Она улыбнулась, смягчившись, и поцеловала его в кончик носа. Осторожно, чтобы не нарушить рисунок.
— Нет, оставь! — тяжело вздохнул он. — Я выдержу!
Она рассмеялась от всего сердца, но тут же оборвала смех и, сознавая свою вину, боязливо посмотрела вокруг.
— Выдержишь? Это звучит двусмысленно! Что ты имел в виду?
Он тоже рассмеялся, но быстро, как и она, прервал смех.
— Ты закончила?
— Да. Ты разрисован, как воин.
Он быстро натянул брюки и демонстративно туго затянул ремень.
Они поднялись. Ей показалось, что луна сейчас презрительно и холодно ухмылялась.
— Ну, а теперь — девственница… — сказал Хейке. Винга кивнула головой.
— Должна я… раздеться? — неуверенно спросила она.
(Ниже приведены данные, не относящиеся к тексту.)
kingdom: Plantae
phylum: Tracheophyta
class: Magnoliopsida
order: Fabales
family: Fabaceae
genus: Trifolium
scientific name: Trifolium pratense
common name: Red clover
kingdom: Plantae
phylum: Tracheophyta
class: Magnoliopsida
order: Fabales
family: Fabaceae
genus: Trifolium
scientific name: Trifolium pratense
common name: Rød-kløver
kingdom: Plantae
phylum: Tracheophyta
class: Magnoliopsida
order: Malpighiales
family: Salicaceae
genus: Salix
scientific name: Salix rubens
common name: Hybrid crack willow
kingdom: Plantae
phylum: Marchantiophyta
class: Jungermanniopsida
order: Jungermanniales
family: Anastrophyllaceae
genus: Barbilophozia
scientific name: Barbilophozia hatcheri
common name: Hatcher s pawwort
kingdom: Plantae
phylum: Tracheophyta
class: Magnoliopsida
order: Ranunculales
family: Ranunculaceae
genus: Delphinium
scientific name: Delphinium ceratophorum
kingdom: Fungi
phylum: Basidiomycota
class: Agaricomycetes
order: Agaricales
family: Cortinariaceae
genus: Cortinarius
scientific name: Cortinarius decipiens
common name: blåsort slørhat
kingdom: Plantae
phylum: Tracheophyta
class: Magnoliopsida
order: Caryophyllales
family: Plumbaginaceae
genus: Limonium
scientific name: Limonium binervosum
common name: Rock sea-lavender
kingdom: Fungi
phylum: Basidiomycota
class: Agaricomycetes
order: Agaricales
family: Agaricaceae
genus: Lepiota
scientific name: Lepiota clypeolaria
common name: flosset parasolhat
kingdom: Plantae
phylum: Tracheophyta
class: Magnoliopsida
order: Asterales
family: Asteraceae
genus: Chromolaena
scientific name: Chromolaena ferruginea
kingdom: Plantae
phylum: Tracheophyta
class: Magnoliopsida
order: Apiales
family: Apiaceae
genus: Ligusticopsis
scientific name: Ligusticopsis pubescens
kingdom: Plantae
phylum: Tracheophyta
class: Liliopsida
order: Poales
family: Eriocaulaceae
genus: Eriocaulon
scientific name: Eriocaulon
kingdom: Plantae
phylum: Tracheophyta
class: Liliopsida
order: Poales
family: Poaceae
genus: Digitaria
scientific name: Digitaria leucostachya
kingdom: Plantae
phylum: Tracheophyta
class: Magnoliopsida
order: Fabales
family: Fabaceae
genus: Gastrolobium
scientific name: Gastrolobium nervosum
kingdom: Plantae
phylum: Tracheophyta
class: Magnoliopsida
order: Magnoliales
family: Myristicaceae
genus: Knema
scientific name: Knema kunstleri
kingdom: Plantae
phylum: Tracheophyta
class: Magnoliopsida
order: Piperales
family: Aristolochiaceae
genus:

— Конечно, снять с себя все.
Она расстегнула изящное парчовое платье и позволила ему упасть на землю. Хейке почтительно поднял его и повесил рядом с волшебным корнем. В стене скалы было много отмерших ветвей и корней.
Когда он снова повернулся, она уже сняла с себя, все остальное, стояла и ждала без тени смущения. Хейке на мгновение зажмурил глаза. Потом взял себя в руки.
— Ложись на землю, — промолвил он. — На спину.
Она тут же выполнила его просьбу, а он поправил положение ее тела.
— Вытяни руки и ноги! Как можно дальше!
— О, Хейке, так интересно, что ты будешь делать?
— Нет. Этого делать я не буду, — сказал он, стиснув зубы, благодарный себе за то, что одел штаны. — Руки разведи над головой чуть повыше, так, чтобы из тебя образовался крест..
Винга выполнила и это, не спуская с него глаз.
— Скала холодная! И неровная, — пожаловалась она.
— Теперь под тобой покрывала не будет. Игрушки кончились, Винга! Больше не смейся!
Она согласно кивнула головой. Винга может быть серьезной, если захочет. В этот момент она не испытывала никакого желания к развлечениям. Мгновенно все стало таким страшным. Она посмотрела вверх на холодную непостижимую луну, а затем перевела взгляд на необычное лицо Хейке, с удивительными древними символами, нанесенными на лоб, щеки и поперек носа, и внезапно его вид породил в ней страх. Глаза горели непонятным огнем, сам он обрел сейчас более языческий, нечеловеческий образ.